Aging infrastructure could pose risks at Waste Isolation Pilot Plant nuclear waste site

Don Hancock at the Southwest Research and Information Center argued the infrastructure issues at WIPP were due to the facility aging beyond its originally intended lifetime, since the facility was built in the 1980s and began accepting waste in 1999…“The facilities are at the end of that lifetime,” Hancock said. “The idea that it could operate for decades longer, just is not true.”

By Adrian Hedden, Carlsbad Current-Argus 

An elevator used to move mined salt out of the Waste Isolation Pilot Plant drew concerns from federal oversight officials as gradually collapsing salt put excess stress on the hoist.

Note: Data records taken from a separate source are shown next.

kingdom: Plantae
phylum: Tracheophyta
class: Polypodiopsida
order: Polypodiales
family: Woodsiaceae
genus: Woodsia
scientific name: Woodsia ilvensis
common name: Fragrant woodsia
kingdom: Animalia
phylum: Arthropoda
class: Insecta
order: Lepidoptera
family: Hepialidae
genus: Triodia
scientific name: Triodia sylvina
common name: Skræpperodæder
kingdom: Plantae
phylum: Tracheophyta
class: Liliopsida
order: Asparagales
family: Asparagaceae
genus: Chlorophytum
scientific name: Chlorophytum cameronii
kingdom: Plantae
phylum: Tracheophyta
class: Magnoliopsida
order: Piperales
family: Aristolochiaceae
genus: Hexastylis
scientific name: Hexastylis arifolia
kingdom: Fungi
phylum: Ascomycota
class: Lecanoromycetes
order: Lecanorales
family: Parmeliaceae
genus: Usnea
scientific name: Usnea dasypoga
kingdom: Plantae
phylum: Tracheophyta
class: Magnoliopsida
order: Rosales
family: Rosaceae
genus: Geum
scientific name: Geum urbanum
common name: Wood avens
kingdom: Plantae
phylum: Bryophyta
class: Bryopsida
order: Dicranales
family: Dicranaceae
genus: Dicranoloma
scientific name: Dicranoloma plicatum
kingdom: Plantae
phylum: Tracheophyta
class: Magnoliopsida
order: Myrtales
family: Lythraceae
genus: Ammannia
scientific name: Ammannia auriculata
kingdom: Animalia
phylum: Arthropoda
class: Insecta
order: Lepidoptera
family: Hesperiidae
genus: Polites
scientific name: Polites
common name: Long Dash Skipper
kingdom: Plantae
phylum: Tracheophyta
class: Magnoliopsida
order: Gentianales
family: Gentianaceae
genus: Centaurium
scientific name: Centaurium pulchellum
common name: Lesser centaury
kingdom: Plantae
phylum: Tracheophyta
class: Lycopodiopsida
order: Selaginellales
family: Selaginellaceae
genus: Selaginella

The salt “creep” is what gradually buries the waste disposed of at WIPP, placed in the facility after being trucked from nuclear facilities around the U.S. and emplaced in the 2,000-foot-deep salt deposit about 30 miles east of Carlsbad.

DNFSB sealBut the salt’s natural collapse also stressed the salt handling shaft to a point that left it in danger of collapse, according to the latest report from the Defense Nuclear Facilities Safety Board published Feb. 2.

That report also contended WIPP’s operations contractor Salado Isolation Mining Contractors (SIMCO) had not conducted a “formal” analysis of the safety and operational impacts of taking the shaft out of service.

On Jan. 4, a preventative maintenance inspection rated the shaft as “unsatisfactory,” the report read, due to its “overstressed” condition.

“The Board’s staff remains concerned regarding the lack of formal analysis covering the nuclear safety and operational impacts if Salado Isolation Mining Contractors, LLC (SIMCO) must take the Salt Handling Shaft out of service,” read the report.